(PROBLEM STATEMENT): Before doing anything else, copy the entries below exactly.

● ● ● ● ● ● ●

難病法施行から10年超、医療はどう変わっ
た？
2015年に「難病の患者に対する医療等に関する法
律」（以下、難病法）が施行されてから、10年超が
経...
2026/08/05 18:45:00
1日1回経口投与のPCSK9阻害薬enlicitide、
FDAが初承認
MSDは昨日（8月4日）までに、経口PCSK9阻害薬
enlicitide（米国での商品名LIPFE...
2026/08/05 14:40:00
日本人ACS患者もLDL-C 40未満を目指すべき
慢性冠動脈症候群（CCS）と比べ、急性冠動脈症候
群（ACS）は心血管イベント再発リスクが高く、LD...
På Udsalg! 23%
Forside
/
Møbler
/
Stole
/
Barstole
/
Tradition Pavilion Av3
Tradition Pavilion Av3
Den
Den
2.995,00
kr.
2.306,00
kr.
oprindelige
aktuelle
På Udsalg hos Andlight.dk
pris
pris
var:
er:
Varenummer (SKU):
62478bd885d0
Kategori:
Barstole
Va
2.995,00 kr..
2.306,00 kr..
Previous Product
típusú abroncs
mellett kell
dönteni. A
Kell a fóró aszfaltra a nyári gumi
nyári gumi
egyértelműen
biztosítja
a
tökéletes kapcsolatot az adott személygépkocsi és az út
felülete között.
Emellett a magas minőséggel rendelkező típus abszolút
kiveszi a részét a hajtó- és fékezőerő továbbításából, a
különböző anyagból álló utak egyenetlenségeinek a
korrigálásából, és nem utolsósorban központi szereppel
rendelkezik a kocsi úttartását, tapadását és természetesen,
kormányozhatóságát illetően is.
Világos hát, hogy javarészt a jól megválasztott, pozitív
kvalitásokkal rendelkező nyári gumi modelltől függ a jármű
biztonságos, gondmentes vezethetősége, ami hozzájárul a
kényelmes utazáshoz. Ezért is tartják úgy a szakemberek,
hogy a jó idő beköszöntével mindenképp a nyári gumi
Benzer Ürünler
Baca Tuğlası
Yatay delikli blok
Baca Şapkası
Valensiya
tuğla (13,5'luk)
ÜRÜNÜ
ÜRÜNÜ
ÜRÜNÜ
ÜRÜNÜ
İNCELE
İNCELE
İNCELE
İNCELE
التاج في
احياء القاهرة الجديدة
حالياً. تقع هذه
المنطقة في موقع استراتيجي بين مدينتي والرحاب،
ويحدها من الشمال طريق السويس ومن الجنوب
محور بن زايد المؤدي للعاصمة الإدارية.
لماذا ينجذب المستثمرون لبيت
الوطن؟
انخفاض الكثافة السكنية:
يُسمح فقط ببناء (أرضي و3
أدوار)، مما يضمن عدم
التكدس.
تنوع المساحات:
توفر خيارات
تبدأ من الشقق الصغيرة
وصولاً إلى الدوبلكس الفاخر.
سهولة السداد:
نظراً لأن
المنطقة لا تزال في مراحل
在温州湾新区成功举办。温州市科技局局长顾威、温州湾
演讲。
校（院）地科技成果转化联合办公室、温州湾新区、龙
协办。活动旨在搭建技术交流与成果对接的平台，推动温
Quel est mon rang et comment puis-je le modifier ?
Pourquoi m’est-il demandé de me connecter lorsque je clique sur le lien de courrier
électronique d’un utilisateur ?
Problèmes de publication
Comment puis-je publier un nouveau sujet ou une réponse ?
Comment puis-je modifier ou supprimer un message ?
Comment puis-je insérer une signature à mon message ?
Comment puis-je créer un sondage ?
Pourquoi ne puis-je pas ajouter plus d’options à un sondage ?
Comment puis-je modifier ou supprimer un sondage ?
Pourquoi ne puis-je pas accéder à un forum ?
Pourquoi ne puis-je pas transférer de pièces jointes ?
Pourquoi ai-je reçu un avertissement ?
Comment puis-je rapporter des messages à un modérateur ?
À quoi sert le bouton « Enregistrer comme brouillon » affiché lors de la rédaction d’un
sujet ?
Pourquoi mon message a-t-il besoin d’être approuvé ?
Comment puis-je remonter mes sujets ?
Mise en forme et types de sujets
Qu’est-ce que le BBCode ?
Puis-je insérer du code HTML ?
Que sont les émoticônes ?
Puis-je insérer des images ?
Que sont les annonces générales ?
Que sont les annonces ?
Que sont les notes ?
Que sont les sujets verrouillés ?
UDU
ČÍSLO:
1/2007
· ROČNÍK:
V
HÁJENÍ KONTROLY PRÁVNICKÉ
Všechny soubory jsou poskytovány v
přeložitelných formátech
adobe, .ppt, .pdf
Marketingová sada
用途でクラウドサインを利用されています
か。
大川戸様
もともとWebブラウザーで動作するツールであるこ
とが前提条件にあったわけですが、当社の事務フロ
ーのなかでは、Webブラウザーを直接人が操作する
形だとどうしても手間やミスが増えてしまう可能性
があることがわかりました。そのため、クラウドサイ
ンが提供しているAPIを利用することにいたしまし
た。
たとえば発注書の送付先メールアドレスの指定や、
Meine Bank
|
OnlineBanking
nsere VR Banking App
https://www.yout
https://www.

● ● ● ● ● ● ●

(FINAL ANSWER):
難病法施行から10年超、医療はどう変わっ
た？
2015年に「難病の患者に対する医療等に関する法
律」（以下、難病法）が施行されてから、10年超が
経...
2026/08/05 18:45:00
1日1回経口投与のPCSK9阻害薬enlicitide、
FDAが初承認
MSDは昨日（8月4日）までに、経口PCSK9阻害薬
enlicitide（米国での商品名LIPFE...
2026/08/05 14:40:00
日本人ACS患者もLDL-C 40未満を目指すべき
慢性冠動脈症候群（CCS）と比べ、急性冠動脈症候
群（ACS）は心血管イベント再発リスクが高く、LD...
På Udsalg! 23%
Forside
/
Møbler
/
Stole
/
Barstole
/
Tradition Pavilion Av3
Tradition Pavilion Av3
Den
Den
2.995,00
kr.
2.306,00
kr.
oprindelige
aktuelle
På Udsalg hos Andlight.dk
pris
pris
var:
er:
Varenummer (SKU):
62478bd885d0
Kategori:
Barstole
Va
2.995,00 kr..
2.306,00 kr..
Previous Product
típusú abroncs
mellett kell
dönteni. A
Kell a fóró aszfaltra a nyári gumi
nyári gumi
egyértelműen
biztosítja
a
tökéletes kapcsolatot az adott személygépkocsi és az út
felülete között.
Emellett a magas minőséggel rendelkező típus abszolút
kiveszi a részét a hajtó- és fékezőerő továbbításából, a
különböző anyagból álló utak egyenetlenségeinek a
korrigálásából, és nem utolsósorban központi szereppel
rendelkezik a kocsi úttartását, tapadását és természetesen,
kormányozhatóságát illetően is.
Világos hát, hogy javarészt a jól megválasztott, pozitív
kvalitásokkal rendelkező nyári gumi modelltől függ a jármű
biztonságos, gondmentes vezethetősége, ami hozzájárul a
kényelmes utazáshoz. Ezért is tartják úgy a szakemberek,
hogy a jó idő beköszöntével mindenképp a nyári gumi
Benzer Ürünler
Baca Tuğlası
Yatay delikli blok
Baca Şapkası
Valensiya
tuğla (13,5'luk)
ÜRÜNÜ
ÜRÜNÜ
ÜRÜNÜ
ÜRÜNÜ
İNCELE
İNCELE
İNCELE
İNCELE
التاج في
احياء القاهرة الجديدة
حالياً. تقع هذه
المنطقة في موقع استراتيجي بين مدينتي والرحاب،
ويحدها من الشمال طريق السويس ومن الجنوب
محور بن زايد المؤدي للعاصمة الإدارية.
لماذا ينجذب المستثمرون لبيت
الوطن؟
انخفاض الكثافة السكنية:
يُسمح فقط ببناء (أرضي و3
أدوار)، مما يضمن عدم
التكدس.
تنوع المساحات:
توفر خيارات
تبدأ من الشقق الصغيرة
وصولاً إلى الدوبلكس الفاخر.
سهولة السداد:
نظراً لأن
المنطقة لا تزال في مراحل
在温州湾新区成功举办。温州市科技局局长顾威、温州湾
演讲。
校（院）地科技成果转化联合办公室、温州湾新区、龙
协办。活动旨在搭建技术交流与成果对接的平台，推动温
Quel est mon rang et comment puis-je le modifier ?
Pourquoi m’est-il demandé de me connecter lorsque je clique sur le lien de courrier
électronique d’un utilisateur ?
Problèmes de publication
Comment puis-je publier un nouveau sujet ou une réponse ?
Comment puis-je modifier ou supprimer un message ?
Comment puis-je insérer une signature à mon message ?
Comment puis-je créer un sondage ?
Pourquoi ne puis-je pas ajouter plus d’options à un sondage ?
Comment puis-je modifier ou supprimer un sondage ?
Pourquoi ne puis-je pas accéder à un forum ?
Pourquoi ne puis-je pas transférer de pièces jointes ?
Pourquoi ai-je reçu un avertissement ?
Comment puis-je rapporter des messages à un modérateur ?
À quoi sert le bouton « Enregistrer comme brouillon » affiché lors de la rédaction d’un
sujet ?
Pourquoi mon message a-t-il besoin d’être approuvé ?
Comment puis-je remonter mes sujets ?
Mise en forme et types de sujets
Qu’est-ce que le BBCode ?
Puis-je insérer du code HTML ?
Que sont les émoticônes ?
Puis-je insérer des images ?
Que sont les annonces générales ?
Que sont les annonces ?
Que sont les notes ?
Que sont les sujets verrouillés ?
UDU
ČÍSLO:
1/2007
· ROČNÍK:
V
HÁJENÍ KONTROLY PRÁVNICKÉ
Všechny soubory jsou poskytovány v
přeložitelných formátech
adobe, .ppt, .pdf
Marketingová sada
用途でクラウドサインを利用されています
か。
大川戸様
もともとWebブラウザーで動作するツールであるこ
とが前提条件にあったわけですが、当社の事務フロ
ーのなかでは、Webブラウザーを直接人が操作する
形だとどうしても手間やミスが増えてしまう可能性
があることがわかりました。そのため、クラウドサイ
ンが提供しているAPIを利用することにいたしまし
た。
たとえば発注書の送付先メールアドレスの指定や、
Meine Bank
|
OnlineBanking
nsere VR Banking App
https://www.yout
https://www.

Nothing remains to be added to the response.